SUBACUTE COMBINED DEGENERATION OF THE SPINAL CORD: Report of a Case Following Childbirth and Complicated by Spinal Epidural Hemorrhage

Author Affiliations

Professor of Neurology, University of Illinois College of Medicine; Assistant Professor of Neurology, Northwestern University Medical School CHICAGO

From the Department of Nervous and Mental Diseases, Northwestern University Medical School, and the Neuropathology Laboratory, University of Illinois College of Medicine.

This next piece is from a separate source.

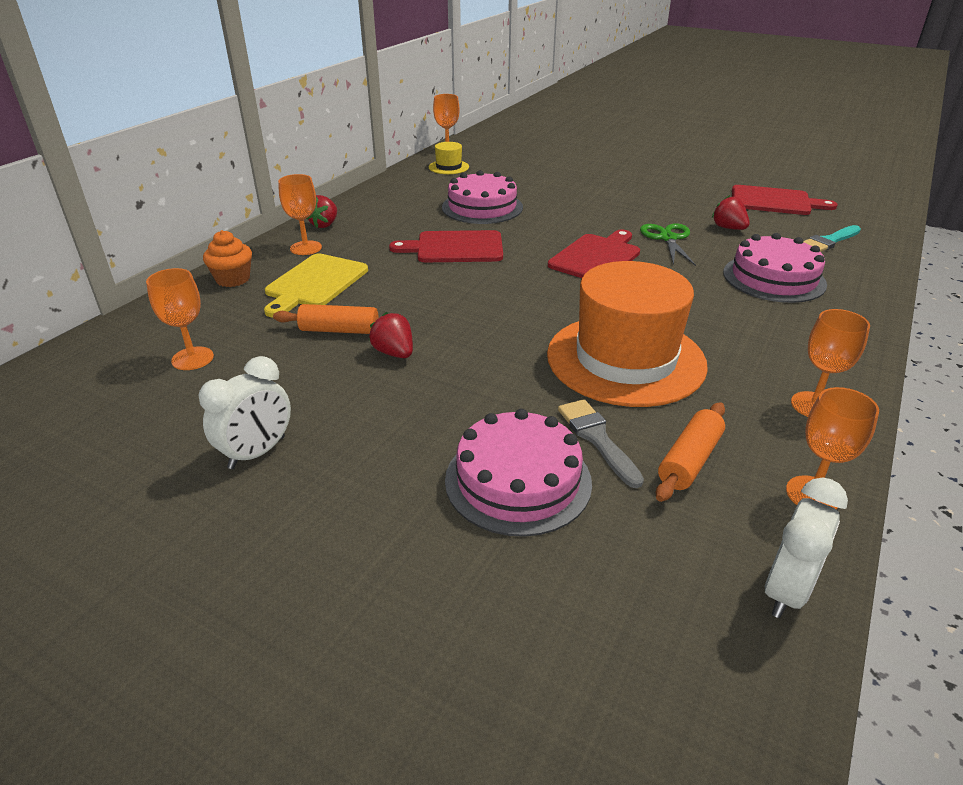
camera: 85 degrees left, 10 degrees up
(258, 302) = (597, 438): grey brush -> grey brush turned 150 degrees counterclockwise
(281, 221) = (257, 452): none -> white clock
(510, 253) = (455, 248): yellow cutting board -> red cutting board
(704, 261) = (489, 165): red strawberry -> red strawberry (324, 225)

Arch NeurPsych. 1935;34(2):401-406. doi:10.1001/archneurpsyc.1935.02250200161012

While cases of subacute combined degeneration of the spinal cord following childbirth or occurring during pregnancy have been occasionally mentioned in the literature, cases of this disease in which hemorrhages took place in the epidural spinal space are altogether unknown. In the older literature, hemorrhages in the parenchyma of the spinal cord, especially the gray matter, have been described repeatedly (Minnich,1 Rothman,2 Teichmüller,3 Rheinboldt4 and others) in subacute combined degeneration of the cord, but they have not been mentioned in the exhaustive studies of later observers (Russel, Batten and Collier,5 Woltman6 and Henneberg7). The microscopic effusions of blood occasionally observed in this condition are accidental or agonal.

As, in the case to be reported, the foregoing conditions—childbirth, subacute combined degeneration of the cord and epidural hemorrhages—were combined, a discussion of such an unusual combination will be of interest.